Gewalt gegen Geflüchtete in Tunesien: Menschen ins Meer gejagt

Mit Hetzjagden begann im Februar die Gewalt gegen Geflüchtete. Nun löst die Polizei Geflüchtetenlager vor UN-Gebäuden in Tunis auf.

Erwachsene und Kinder mit Gepäck auf einer Straße

Mi­gran­t:in­nen verlassen ein Camp vor dem Gebäude der UNHCR in Tunis am 11. April Foto: Hassene Dridi/ap

TUNIS taz | Mit Tränengas und Schlagstöcken haben Polizisten in der tunesischen Hauptstadt am Dienstag den Protest von mehreren Hundert Mi­gran­ten aus Subsahara-Afrika aufgelöst. Vor dem Gebäude des UN-Flüchtlingshilfswerks UNHCR im Büroviertel Lac 1 hatten die in den letzten Wochen vertriebenen Menschen in Zelten und auf Decken im Freien übernachtet.

Es war die jüngste Eskalation in der Krise, die mit einer Rede von Präsident Kais Saied am 21. Februar begonnen hatte. Die illegal im Land lebenden Mi­gran­ten aus afrikanischen Ländern – über 50.000 Menschen aus West-und Zentralafrika – seien Teil einer Verschwörung gegen Tunesien, so Said.

Saieds Rede führte zu einer Verhaftungswelle. Die meisten Migranten hatten zwar Arbeit und Unterkunft, aber keinen offiziellen Aufenthaltsstatus. Seit der Ausreisewelle junger Tunesier nach Europa suchen viele Restaurant- und Cafébesitzer händeringend Service- oder Reinigungskräfte. Die Mi­gran­ten akzeptierten anders als viele Tunesier Bezahlung unter Mindestlohnniveau.

Nachdem die Polizei sogar an Universitäten eingeschriebene Studenten allein aufgrund ihrer Hautfarbe von der Straße verschleppte und in Abschiebehaft brachte, suchten immer mehr Menschen Schutz bei den Vereinten Nationen. Vor den Mauern der Bürogelände der Organisation für Migration (IOM) und des UNHCR sammelten sich Migranten, die von Mobs aus ihren Wohnvierteln vertrieben oder von ihren Vermietern rausgeworfen wurden.

„In der anhaltenden Wirtschaftskrise waren Migranten ein willkommener Sündenbock“, sagt Asma Moussa, die Besitzerin eines Restaurants in der Menza 5, einem Stadtteil von Tunis. „In den letzten Tagen schien sich die Lage zu normalisieren, einige meiner Angestellten trauten sich wieder zurück zur Arbeit.“

Die Lage schien sich zu beruhigen, nachdem die Regierungen der Elfenbeinküste, Guineas und anderer Länder Staatsbürger aus Tunesien ausgeflogen hatten. Wegen der überfüllten Gefängnisse stellte die Polizei die Verhaftungen ein, immer mehr Menschen aus Subsahara-Afrika trauten sich wieder auf die Straße. Private Initiativen versorgen diejenigen, die sich aus Angst vor Übergriffen zu Hause verschanzen.
————
* AUFGABE A
Beantworten Sie anhand des Auszugs über die Gewalt gegen Geflüchtete in Tunesien diese Fragen:
(i) An welchem Datum hielt Präsident Kais Saied die Rede, mit der die Krise begann?
(ii) Womit lösten die Polizisten den Protest vor dem UNHCR-Gebäude auf?
(iii) In welchem Stadtteil von Tunis besitzt Asma Moussa ein Restaurant?
* AUFGABE B
Führen Sie den Auszug über die Gewalt gegen Geflüchtete in Tunesien im Anschluss an seinen letzten Satz um einige Absätze weiter.
Die anschließenden Zeilen sind hierfür nicht erforderlich.

* BEREITGESTELLTE ZEILEN
————
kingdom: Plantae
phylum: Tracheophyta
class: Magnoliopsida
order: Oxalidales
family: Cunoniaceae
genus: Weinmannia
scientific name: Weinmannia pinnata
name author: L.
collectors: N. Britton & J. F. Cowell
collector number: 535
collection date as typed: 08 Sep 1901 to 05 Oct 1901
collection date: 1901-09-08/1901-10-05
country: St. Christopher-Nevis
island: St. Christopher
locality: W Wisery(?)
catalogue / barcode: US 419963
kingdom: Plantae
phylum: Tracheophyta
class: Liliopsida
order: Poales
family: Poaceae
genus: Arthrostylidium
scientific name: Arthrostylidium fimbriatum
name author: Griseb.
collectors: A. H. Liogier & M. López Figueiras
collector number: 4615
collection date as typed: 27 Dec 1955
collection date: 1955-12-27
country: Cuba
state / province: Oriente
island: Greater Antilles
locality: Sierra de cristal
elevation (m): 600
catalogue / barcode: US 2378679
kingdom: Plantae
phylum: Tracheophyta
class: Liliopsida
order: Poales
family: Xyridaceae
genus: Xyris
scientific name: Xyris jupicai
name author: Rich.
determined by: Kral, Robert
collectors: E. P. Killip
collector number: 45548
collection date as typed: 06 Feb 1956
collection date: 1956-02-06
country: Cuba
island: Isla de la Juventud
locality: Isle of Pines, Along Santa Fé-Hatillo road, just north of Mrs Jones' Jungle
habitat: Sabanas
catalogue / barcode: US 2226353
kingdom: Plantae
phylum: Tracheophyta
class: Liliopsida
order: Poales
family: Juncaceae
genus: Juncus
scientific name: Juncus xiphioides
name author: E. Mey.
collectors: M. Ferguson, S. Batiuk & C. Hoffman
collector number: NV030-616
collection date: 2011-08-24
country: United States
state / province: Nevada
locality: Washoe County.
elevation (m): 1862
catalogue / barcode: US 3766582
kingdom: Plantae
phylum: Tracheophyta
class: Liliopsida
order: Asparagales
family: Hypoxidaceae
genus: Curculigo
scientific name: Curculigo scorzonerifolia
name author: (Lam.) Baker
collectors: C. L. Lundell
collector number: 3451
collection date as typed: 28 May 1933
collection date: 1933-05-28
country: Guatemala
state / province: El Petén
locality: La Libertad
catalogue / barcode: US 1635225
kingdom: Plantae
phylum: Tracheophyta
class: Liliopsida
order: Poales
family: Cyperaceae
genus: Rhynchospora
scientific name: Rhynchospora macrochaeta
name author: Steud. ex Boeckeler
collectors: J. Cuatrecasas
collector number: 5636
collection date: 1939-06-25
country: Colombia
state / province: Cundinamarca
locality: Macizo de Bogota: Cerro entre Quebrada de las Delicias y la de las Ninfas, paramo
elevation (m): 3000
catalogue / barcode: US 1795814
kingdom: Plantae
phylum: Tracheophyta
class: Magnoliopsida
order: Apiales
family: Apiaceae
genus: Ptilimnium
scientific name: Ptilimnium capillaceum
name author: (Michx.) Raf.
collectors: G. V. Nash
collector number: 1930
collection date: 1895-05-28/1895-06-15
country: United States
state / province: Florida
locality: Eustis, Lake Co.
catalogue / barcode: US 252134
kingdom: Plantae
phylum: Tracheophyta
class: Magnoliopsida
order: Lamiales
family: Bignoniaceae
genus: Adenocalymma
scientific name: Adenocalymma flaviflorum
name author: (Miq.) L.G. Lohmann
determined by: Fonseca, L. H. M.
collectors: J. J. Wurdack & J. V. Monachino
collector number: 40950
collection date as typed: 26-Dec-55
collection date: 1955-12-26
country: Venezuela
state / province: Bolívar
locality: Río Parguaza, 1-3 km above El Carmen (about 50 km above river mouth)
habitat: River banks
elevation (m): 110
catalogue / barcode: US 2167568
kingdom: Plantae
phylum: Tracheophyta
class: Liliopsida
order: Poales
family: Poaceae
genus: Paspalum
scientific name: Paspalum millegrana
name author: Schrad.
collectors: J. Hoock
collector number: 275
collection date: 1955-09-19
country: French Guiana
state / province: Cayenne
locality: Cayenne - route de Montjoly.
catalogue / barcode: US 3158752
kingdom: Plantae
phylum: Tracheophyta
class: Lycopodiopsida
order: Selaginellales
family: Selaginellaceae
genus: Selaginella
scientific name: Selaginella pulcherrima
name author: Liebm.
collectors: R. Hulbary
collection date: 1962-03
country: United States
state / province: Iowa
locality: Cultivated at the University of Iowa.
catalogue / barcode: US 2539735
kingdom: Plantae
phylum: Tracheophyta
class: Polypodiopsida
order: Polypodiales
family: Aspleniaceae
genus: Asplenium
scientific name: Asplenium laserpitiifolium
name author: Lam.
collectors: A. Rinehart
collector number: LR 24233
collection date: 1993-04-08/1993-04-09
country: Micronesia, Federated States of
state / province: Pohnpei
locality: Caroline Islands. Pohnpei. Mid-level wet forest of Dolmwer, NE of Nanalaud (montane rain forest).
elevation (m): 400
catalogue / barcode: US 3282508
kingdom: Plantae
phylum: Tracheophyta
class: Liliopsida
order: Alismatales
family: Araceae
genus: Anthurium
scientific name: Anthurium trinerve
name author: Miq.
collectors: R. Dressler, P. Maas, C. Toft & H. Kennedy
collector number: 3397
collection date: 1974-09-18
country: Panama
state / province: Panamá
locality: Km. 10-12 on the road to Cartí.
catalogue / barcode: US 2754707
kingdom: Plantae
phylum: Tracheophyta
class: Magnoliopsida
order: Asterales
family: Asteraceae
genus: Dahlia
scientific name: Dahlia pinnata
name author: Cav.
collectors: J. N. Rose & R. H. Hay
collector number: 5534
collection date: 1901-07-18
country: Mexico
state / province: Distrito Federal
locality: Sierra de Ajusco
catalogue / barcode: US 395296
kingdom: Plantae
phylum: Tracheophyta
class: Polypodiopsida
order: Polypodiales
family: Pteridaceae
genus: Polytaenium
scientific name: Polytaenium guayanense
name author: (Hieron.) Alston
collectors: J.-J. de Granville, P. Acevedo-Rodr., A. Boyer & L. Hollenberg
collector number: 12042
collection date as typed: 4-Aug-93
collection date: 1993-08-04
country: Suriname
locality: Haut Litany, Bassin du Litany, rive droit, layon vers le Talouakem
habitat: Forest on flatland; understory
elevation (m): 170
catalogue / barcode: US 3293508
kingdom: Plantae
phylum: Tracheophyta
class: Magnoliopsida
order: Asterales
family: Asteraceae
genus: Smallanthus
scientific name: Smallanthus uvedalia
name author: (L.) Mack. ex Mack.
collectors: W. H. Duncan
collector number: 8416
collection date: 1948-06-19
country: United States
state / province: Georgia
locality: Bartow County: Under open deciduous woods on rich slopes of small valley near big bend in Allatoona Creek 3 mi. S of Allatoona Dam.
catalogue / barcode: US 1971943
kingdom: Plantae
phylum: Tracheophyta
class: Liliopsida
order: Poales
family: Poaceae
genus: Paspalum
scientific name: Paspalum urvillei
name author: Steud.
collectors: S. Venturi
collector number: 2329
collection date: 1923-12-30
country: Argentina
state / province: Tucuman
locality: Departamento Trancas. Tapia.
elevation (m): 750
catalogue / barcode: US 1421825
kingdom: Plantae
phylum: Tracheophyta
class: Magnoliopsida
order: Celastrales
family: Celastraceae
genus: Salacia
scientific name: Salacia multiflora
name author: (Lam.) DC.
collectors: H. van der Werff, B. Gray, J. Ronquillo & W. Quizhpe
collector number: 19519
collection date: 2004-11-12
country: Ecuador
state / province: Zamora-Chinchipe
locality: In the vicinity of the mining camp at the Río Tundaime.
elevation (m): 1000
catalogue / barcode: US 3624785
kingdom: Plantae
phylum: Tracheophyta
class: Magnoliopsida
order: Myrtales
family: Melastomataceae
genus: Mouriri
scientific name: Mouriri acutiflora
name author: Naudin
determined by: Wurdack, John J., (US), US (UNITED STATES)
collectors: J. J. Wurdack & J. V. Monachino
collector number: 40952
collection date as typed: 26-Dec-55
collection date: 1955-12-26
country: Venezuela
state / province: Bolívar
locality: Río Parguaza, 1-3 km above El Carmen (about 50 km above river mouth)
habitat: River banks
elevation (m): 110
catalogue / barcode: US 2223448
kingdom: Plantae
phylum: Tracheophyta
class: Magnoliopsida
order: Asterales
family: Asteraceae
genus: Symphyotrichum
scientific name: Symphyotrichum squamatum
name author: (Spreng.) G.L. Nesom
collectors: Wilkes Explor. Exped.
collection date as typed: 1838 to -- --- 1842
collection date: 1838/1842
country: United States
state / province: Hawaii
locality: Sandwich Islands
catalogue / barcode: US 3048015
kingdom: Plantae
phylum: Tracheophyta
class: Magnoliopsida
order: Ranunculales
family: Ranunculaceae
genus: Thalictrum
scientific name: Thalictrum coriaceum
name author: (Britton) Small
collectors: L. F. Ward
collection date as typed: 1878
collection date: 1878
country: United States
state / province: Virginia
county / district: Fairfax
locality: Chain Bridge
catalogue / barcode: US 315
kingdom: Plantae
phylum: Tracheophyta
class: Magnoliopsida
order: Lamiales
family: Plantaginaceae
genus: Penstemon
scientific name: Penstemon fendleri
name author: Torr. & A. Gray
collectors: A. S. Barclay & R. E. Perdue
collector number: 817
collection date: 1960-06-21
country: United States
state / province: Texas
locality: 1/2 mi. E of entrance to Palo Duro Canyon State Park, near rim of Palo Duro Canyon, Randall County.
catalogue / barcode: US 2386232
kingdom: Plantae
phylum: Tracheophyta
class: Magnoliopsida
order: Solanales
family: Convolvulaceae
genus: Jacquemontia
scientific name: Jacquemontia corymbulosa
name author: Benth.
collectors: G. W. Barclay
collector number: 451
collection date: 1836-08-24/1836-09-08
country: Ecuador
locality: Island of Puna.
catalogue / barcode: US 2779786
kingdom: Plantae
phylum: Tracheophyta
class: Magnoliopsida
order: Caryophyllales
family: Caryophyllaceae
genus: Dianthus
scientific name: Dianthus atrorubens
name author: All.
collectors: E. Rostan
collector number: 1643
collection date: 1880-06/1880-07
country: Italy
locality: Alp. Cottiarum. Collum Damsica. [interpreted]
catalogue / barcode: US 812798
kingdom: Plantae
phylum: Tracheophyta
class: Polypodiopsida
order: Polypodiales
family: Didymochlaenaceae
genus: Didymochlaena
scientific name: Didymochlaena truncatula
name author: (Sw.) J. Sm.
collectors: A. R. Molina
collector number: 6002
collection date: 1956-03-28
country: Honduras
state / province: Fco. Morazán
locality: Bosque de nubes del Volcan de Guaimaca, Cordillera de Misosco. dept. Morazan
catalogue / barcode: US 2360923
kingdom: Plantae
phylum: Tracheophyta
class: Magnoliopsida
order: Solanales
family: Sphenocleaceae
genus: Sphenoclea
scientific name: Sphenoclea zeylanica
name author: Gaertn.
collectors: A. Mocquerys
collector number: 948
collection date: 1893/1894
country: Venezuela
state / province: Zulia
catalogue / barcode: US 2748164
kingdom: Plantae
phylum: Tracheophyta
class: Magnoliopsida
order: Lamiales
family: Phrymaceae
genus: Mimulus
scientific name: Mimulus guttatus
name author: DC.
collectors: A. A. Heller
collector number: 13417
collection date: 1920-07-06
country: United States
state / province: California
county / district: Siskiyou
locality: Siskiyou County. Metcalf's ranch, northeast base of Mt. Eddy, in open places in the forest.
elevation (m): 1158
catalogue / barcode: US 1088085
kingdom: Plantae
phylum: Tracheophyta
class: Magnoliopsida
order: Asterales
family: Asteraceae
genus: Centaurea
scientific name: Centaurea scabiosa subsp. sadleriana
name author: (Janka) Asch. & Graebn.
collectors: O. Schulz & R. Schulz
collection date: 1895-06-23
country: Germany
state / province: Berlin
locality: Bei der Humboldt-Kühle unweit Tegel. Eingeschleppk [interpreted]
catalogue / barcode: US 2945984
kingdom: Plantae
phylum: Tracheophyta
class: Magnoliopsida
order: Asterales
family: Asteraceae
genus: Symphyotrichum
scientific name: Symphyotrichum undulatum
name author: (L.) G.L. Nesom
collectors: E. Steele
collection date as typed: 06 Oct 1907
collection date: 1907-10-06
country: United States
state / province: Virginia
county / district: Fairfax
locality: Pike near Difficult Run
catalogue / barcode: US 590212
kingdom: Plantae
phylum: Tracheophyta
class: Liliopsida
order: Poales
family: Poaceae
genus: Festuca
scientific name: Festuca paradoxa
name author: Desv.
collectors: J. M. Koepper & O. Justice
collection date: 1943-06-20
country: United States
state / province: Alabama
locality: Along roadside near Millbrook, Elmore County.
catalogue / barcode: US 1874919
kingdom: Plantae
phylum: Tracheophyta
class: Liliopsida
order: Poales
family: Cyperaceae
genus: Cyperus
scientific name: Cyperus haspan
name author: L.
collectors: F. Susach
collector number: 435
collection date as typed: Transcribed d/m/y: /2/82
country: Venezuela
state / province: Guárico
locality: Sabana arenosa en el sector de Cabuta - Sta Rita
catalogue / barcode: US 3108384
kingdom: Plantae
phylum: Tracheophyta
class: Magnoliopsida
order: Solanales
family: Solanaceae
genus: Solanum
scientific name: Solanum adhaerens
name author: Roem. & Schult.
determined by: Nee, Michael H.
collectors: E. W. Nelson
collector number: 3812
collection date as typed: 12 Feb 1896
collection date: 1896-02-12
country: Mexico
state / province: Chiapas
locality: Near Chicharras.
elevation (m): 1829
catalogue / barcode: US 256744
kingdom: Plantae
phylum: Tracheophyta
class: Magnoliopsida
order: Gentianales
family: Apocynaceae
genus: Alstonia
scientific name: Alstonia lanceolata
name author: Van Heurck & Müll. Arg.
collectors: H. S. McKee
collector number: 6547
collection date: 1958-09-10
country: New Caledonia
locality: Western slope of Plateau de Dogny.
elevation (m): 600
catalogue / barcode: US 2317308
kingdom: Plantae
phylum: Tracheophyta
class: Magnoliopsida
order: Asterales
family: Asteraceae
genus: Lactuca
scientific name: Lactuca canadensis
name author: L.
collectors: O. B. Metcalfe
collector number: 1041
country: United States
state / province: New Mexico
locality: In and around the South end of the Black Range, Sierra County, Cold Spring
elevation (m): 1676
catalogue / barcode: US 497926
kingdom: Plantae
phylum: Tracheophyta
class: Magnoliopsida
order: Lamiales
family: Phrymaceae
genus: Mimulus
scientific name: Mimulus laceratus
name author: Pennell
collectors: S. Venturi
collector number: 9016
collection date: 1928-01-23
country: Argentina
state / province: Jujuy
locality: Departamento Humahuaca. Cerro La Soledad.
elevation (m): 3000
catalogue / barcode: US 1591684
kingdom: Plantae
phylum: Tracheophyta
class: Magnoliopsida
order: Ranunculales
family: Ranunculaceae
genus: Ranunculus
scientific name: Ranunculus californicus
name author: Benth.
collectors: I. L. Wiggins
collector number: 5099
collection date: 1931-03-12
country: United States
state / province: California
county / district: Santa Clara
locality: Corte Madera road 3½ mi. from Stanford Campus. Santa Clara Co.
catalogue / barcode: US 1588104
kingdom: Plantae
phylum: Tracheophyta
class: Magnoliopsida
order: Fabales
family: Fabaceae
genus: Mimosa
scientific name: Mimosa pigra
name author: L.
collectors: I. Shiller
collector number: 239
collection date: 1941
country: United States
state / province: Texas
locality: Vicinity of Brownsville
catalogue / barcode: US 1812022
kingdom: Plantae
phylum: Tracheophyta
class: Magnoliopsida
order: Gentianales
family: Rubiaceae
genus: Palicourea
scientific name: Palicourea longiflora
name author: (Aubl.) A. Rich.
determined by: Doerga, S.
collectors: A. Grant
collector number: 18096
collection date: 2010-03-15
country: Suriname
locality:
————
* ERWARTETE AUSGABE A
(i) Am 21. Februar.
(ii) Mit Tränengas und Schlagstöcken.
(iii) In der Menza 5.

* ERWARTETE AUSGABE B
Mit dem Tränen­gas­ein­satz vom Dienstag scheint eine Kompromisslösung nun wieder in weiter Ferne. UNHCR und IOM verhandeln mit der Regierung bisher erfolglos über Übergangsfristen und Legalisierung für die Migranten, die aus Kriegsgebieten kommen oder aus anderen Gründen nicht in ihre Heimat zurückkehren können. Weil Tunesien keine Asylgesetzgebung hat, gibt es für Schutzsuchende nur Ausweise des UNHCR, die Tunesien nicht anerkennt.

Die sture Forderung der Behörden, von allen Migranten die nach drei Monaten fällige Strafgebühr für die Überziehung des Dreimonatsvisums zu verlangen, treibt viele in die Schmugglerboote nach Italien. Denn wer nach mehreren Jahren Arbeit in Tunesien zurück in die Heimat fliegen will, muss sonst neben dem Flugticket auch bis zu 4.000 Euro Strafe zahlen. Ein Platz auf einem Boot nach Italien ist dagegen derzeit bereits für umgerechnet 1.000 Euro zu haben.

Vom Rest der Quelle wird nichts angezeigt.